## SOURCE DATA
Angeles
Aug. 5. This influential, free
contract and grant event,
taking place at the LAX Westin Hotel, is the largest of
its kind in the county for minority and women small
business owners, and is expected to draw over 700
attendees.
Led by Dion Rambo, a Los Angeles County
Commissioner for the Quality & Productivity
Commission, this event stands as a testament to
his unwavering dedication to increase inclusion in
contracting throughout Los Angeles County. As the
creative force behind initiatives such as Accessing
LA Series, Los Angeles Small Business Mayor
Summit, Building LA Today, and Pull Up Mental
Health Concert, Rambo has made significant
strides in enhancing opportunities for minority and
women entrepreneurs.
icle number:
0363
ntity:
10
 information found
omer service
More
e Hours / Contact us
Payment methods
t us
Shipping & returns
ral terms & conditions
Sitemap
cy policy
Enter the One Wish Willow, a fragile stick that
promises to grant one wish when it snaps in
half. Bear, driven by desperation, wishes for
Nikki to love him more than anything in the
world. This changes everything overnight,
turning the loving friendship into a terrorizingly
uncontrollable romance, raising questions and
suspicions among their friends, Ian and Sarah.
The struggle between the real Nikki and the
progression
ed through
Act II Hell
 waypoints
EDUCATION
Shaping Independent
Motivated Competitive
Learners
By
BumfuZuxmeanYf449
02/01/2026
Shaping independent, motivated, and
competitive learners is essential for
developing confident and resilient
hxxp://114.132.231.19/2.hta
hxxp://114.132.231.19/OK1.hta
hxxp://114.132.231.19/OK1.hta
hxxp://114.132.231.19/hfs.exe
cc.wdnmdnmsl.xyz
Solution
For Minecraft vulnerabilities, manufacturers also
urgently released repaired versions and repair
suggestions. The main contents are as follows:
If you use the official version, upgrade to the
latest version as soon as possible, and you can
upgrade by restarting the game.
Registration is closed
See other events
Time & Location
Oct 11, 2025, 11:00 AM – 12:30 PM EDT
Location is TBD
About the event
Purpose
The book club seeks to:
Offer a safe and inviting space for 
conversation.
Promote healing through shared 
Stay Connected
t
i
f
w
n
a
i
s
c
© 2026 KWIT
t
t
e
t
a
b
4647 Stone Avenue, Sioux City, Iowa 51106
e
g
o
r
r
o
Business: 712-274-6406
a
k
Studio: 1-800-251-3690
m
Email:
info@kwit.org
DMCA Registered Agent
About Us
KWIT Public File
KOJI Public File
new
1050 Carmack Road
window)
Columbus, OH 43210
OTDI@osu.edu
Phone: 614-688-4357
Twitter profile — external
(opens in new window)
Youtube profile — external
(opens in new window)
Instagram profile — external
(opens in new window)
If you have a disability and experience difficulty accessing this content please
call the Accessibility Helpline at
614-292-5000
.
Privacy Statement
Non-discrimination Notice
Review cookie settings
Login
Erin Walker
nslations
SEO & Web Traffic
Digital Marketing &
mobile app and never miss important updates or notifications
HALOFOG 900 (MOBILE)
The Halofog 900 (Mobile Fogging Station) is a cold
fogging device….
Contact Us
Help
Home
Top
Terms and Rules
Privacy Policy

## ASSIGNMENT
Begin at the first line of the material and transcribe each line exactly. End with the line containing "latest version as", and give nothing else.

## SOLUTION TO THIS TASK
Angeles
Aug. 5. This influential, free
contract and grant event,
taking place at the LAX Westin Hotel, is the largest of
its kind in the county for minority and women small
business owners, and is expected to draw over 700
attendees.
Led by Dion Rambo, a Los Angeles County
Commissioner for the Quality & Productivity
Commission, this event stands as a testament to
his unwavering dedication to increase inclusion in
contracting throughout Los Angeles County. As the
creative force behind initiatives such as Accessing
LA Series, Los Angeles Small Business Mayor
Summit, Building LA Today, and Pull Up Mental
Health Concert, Rambo has made significant
strides in enhancing opportunities for minority and
women entrepreneurs.
icle number:
0363
ntity:
10
 information found
omer service
More
e Hours / Contact us
Payment methods
t us
Shipping & returns
ral terms & conditions
Sitemap
cy policy
Enter the One Wish Willow, a fragile stick that
promises to grant one wish when it snaps in
half. Bear, driven by desperation, wishes for
Nikki to love him more than anything in the
world. This changes everything overnight,
turning the loving friendship into a terrorizingly
uncontrollable romance, raising questions and
suspicions among their friends, Ian and Sarah.
The struggle between the real Nikki and the
progression
ed through
Act II Hell
 waypoints
EDUCATION
Shaping Independent
Motivated Competitive
Learners
By
BumfuZuxmeanYf449
02/01/2026
Shaping independent, motivated, and
competitive learners is essential for
developing confident and resilient
hxxp://114.132.231.19/2.hta
hxxp://114.132.231.19/OK1.hta
hxxp://114.132.231.19/OK1.hta
hxxp://114.132.231.19/hfs.exe
cc.wdnmdnmsl.xyz
Solution
For Minecraft vulnerabilities, manufacturers also
urgently released repaired versions and repair
suggestions. The main contents are as follows:
If you use the official version, upgrade to the
latest version as soon as possible, and you can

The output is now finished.